_Assignment:_ Present all of the data below as a Markdown table with two columns, Row for the row number and Line for the text, skipping blank lines. Leave the pictures out of the table.

•••••

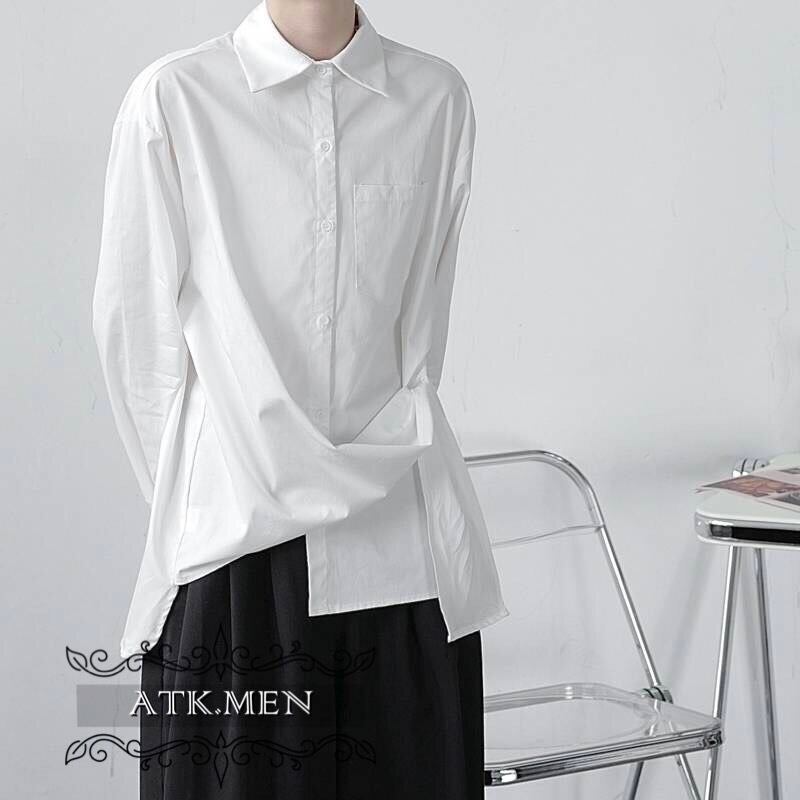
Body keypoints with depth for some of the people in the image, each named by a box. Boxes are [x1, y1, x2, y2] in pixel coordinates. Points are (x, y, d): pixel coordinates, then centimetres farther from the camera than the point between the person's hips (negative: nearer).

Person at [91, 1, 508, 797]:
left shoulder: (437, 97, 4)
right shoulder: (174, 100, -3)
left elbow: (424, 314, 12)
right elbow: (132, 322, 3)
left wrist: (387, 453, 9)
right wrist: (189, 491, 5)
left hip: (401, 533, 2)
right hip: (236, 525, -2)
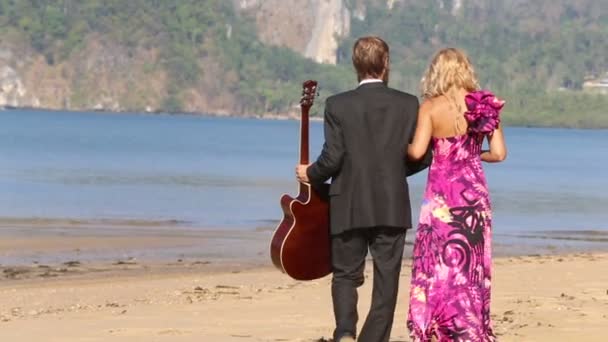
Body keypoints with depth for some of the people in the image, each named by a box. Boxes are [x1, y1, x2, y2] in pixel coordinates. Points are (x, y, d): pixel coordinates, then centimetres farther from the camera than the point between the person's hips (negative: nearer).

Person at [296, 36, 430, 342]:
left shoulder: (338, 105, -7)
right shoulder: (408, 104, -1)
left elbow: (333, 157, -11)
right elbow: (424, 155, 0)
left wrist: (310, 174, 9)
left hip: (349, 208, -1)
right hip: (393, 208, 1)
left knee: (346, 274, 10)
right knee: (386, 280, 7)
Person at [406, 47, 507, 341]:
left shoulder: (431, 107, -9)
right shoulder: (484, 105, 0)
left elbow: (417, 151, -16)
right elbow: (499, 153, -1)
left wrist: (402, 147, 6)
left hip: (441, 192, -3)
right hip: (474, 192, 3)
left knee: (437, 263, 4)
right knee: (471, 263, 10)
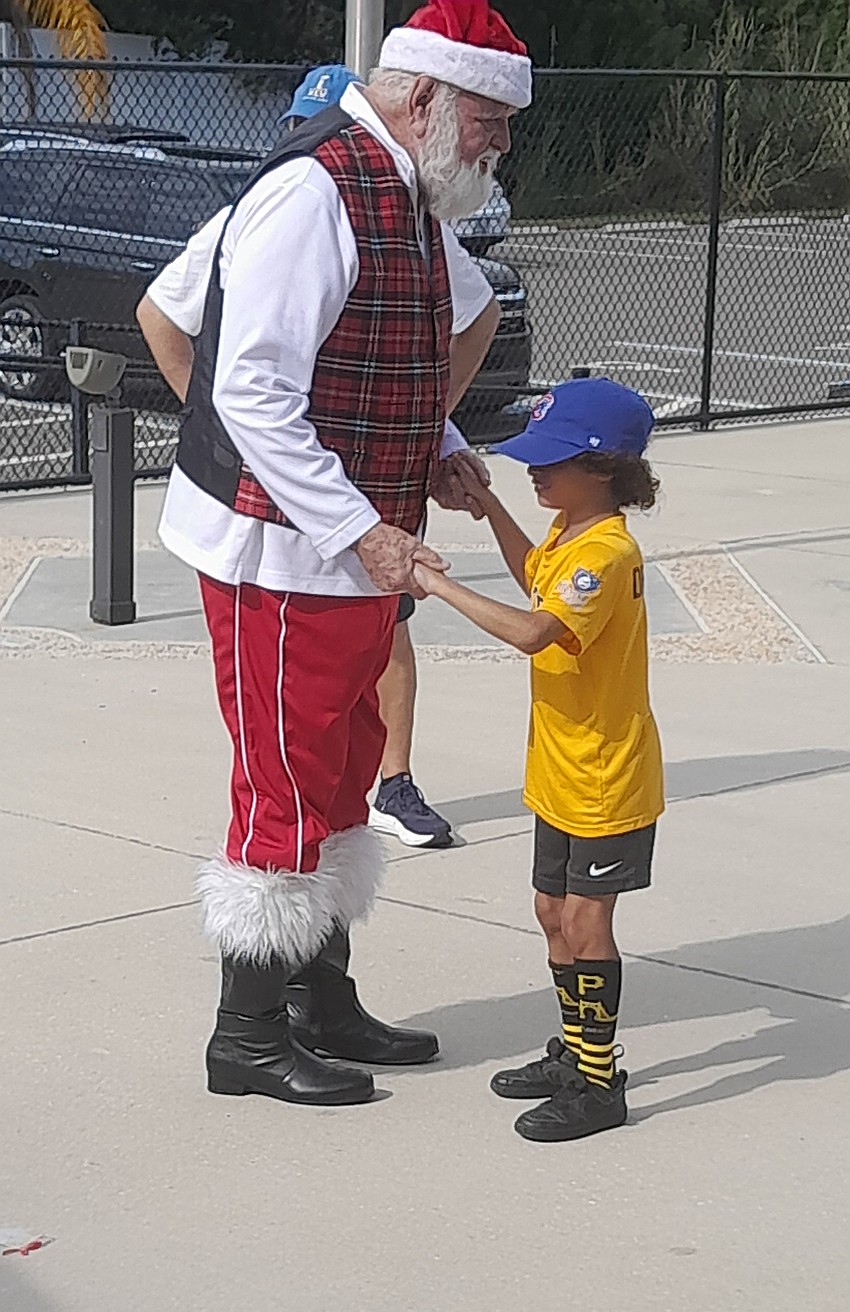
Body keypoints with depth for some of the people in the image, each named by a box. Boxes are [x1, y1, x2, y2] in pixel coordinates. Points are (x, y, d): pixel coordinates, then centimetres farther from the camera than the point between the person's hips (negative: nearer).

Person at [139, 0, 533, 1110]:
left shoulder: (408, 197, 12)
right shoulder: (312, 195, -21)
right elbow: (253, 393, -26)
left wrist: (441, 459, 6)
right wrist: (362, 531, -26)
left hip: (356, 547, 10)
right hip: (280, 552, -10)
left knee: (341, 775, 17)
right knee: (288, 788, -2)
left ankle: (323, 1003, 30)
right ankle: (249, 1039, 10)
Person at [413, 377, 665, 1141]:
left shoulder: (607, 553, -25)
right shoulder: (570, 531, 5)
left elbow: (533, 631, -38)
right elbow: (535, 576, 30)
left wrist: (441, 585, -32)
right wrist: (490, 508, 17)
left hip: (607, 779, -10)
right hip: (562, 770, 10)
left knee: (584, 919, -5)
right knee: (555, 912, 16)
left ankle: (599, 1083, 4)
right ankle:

•••••

_Response below:_
| Row | Line |
|---|---|
| 1 | Body keypoints with depth for some of the people in the image, each named by a box. Boxes are [x1, y1, x2, y2] in pixel coordinates. Points are (x, y, d): pixel coordinates, then centimetres farther from the camera than the point between the person's hips (negative: nearer). |
| 2 | Person at [91, 1, 508, 797]: |
| 3 | left shoulder: (437, 97, 4) |
| 4 | right shoulder: (174, 100, -3) |
| 5 | left elbow: (424, 314, 12) |
| 6 | right elbow: (132, 322, 3) |
| 7 | left wrist: (387, 453, 9) |
| 8 | right wrist: (189, 491, 5) |
| 9 | left hip: (401, 533, 2) |
| 10 | right hip: (236, 525, -2) |
| 11 | Body keypoints with depth for some of the people in the image, each named by a box. Boxes are [x1, y1, x2, y2] in pixel coordinates. Points are (x, y, d): pixel coordinates, then centimetres farther from the camera than the point between the person's hips (negative: nearer). |
| 12 | Person at [296, 36, 430, 342]: |
| 13 | left shoulder: (338, 105, -7) |
| 14 | right shoulder: (408, 104, -1) |
| 15 | left elbow: (333, 157, -11) |
| 16 | right elbow: (424, 155, 0) |
| 17 | left wrist: (310, 174, 9) |
| 18 | left hip: (349, 208, -1) |
| 19 | right hip: (393, 208, 1) |
| 20 | left knee: (346, 274, 10) |
| 21 | right knee: (386, 280, 7) |
| 22 | Person at [406, 47, 507, 341]: |
| 23 | left shoulder: (431, 107, -9) |
| 24 | right shoulder: (484, 105, 0) |
| 25 | left elbow: (417, 151, -16) |
| 26 | right elbow: (499, 153, -1) |
| 27 | left wrist: (402, 147, 6) |
| 28 | left hip: (441, 192, -3) |
| 29 | right hip: (474, 192, 3) |
| 30 | left knee: (437, 263, 4) |
| 31 | right knee: (471, 263, 10) |
| 32 | Body keypoints with depth for some of the people in the image, each named by a box. Boxes are [x1, y1, x2, y2] in pixel coordinates. Points are (x, y, d): pixel coordinates, then centimetres farther from the camera than the point between the person's hips (negative: nearer). |
| 33 | Person at [139, 0, 533, 1110]: |
| 34 | left shoulder: (408, 197, 12) |
| 35 | right shoulder: (312, 195, -21) |
| 36 | right elbow: (253, 393, -26) |
| 37 | left wrist: (441, 459, 6) |
| 38 | right wrist: (362, 531, -26) |
| 39 | left hip: (356, 547, 10) |
| 40 | right hip: (280, 552, -10) |
| 41 | left knee: (341, 775, 17) |
| 42 | right knee: (288, 788, -2) |
| 43 | left ankle: (323, 1003, 30) |
| 44 | right ankle: (249, 1039, 10) |
| 45 | Person at [413, 377, 665, 1141]: |
| 46 | left shoulder: (607, 553, -25) |
| 47 | right shoulder: (570, 531, 5) |
| 48 | left elbow: (533, 631, -38) |
| 49 | right elbow: (535, 576, 30) |
| 50 | left wrist: (441, 585, -32) |
| 51 | right wrist: (490, 508, 17) |
| 52 | left hip: (607, 779, -10) |
| 53 | right hip: (562, 770, 10) |
| 54 | left knee: (584, 919, -5) |
| 55 | right knee: (555, 912, 16) |
| 56 | left ankle: (599, 1083, 4) |
| 57 | right ankle: |